» Input rows:

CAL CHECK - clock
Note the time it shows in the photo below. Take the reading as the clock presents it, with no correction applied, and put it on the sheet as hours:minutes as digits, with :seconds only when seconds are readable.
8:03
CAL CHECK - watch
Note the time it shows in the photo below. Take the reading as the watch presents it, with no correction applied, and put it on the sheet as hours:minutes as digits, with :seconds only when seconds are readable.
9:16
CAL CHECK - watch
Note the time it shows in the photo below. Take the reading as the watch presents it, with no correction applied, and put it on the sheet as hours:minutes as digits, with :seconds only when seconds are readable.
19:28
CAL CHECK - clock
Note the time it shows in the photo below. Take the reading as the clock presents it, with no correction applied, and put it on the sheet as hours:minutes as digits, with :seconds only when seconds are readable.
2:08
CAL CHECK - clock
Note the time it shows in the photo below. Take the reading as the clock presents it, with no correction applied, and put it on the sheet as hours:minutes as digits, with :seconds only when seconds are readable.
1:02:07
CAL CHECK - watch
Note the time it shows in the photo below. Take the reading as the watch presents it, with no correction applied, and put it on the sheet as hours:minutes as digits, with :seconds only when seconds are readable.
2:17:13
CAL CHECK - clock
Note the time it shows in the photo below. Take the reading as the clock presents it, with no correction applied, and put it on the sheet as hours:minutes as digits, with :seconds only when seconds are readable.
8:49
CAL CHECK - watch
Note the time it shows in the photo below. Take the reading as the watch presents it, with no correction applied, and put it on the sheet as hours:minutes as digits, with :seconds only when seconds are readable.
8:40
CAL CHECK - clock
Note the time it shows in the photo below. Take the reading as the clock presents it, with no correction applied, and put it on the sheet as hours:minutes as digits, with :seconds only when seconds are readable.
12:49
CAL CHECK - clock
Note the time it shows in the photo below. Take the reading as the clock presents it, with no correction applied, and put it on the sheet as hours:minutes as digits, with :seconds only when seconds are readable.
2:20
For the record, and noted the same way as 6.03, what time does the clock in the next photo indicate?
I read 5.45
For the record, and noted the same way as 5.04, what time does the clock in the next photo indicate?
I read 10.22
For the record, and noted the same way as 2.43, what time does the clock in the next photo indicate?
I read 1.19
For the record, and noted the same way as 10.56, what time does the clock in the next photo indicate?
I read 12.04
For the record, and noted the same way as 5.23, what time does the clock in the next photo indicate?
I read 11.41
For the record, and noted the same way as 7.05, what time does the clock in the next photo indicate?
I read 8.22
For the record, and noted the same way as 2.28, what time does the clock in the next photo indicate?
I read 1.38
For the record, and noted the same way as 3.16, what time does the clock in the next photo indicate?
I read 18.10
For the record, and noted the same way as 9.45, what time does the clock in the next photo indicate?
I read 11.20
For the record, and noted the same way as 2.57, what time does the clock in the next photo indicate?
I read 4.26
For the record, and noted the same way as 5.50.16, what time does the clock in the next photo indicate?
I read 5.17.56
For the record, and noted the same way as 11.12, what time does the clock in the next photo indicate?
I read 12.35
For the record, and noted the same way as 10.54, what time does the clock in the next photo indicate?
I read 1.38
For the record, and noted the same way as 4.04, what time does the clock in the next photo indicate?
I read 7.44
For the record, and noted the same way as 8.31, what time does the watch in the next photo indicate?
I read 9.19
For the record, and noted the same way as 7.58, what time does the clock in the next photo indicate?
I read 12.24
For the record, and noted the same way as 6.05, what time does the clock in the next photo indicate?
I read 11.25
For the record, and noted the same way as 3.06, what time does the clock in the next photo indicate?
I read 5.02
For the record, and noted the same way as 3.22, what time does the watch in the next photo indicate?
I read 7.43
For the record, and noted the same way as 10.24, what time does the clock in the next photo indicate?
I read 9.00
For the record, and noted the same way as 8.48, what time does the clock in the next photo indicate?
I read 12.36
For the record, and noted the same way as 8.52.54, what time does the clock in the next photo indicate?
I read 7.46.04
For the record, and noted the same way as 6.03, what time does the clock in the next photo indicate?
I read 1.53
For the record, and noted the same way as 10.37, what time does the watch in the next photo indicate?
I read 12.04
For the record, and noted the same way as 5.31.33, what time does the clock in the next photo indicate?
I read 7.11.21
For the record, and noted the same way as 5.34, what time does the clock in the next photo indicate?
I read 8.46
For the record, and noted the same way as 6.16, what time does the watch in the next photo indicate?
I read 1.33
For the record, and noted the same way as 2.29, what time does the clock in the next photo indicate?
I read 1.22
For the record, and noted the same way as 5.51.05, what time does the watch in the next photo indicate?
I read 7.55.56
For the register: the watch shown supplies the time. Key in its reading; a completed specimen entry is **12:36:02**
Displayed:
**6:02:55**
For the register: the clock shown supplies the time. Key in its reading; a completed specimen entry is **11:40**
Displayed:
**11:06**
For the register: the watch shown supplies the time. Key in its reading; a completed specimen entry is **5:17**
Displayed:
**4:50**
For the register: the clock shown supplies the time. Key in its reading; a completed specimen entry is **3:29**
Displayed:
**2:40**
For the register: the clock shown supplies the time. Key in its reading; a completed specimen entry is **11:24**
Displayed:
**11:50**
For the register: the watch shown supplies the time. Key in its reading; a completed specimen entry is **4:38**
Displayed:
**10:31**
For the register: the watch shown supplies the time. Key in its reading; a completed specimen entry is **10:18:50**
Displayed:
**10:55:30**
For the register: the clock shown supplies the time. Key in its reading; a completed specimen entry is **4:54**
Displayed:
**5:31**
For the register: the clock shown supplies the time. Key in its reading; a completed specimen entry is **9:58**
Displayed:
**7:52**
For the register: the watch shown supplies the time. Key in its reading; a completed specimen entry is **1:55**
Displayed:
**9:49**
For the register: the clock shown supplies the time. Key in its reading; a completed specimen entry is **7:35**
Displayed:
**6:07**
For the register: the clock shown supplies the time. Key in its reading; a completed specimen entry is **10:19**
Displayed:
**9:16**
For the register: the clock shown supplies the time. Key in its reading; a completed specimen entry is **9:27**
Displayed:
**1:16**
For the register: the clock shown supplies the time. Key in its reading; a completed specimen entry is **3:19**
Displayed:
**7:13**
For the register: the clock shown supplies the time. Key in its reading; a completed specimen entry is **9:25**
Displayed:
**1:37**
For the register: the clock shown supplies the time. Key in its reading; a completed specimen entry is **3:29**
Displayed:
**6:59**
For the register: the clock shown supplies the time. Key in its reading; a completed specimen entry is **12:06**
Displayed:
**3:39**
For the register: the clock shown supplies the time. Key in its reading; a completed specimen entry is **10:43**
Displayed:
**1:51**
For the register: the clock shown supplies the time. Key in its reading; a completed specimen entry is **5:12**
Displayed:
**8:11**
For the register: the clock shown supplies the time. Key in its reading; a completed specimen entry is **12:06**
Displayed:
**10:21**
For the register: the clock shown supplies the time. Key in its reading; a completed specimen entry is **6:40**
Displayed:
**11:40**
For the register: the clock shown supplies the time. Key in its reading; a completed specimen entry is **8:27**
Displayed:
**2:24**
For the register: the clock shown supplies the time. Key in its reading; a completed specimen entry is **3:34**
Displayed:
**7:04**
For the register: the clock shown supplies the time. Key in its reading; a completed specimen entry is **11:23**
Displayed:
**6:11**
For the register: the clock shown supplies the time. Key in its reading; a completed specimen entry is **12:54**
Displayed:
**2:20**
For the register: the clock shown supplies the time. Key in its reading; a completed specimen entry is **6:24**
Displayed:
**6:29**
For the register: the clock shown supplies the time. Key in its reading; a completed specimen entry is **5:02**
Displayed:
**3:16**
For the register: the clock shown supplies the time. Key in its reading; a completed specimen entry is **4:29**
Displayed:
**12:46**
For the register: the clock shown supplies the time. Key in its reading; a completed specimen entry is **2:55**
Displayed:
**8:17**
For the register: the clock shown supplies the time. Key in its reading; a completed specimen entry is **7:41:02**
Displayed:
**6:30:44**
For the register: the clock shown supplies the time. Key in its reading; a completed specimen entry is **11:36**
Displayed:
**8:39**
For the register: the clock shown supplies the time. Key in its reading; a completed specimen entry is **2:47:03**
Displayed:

» Stated goal: Would you set down, word for word, the lines from the one containing "entry is **11:36**" through the end of the records, including both of those ends?

» Correct response:
For the register: the clock shown supplies the time. Key in its reading; a completed specimen entry is **11:36**
Displayed:
**8:39**
For the register: the clock shown supplies the time. Key in its reading; a completed specimen entry is **2:47:03**
Displayed:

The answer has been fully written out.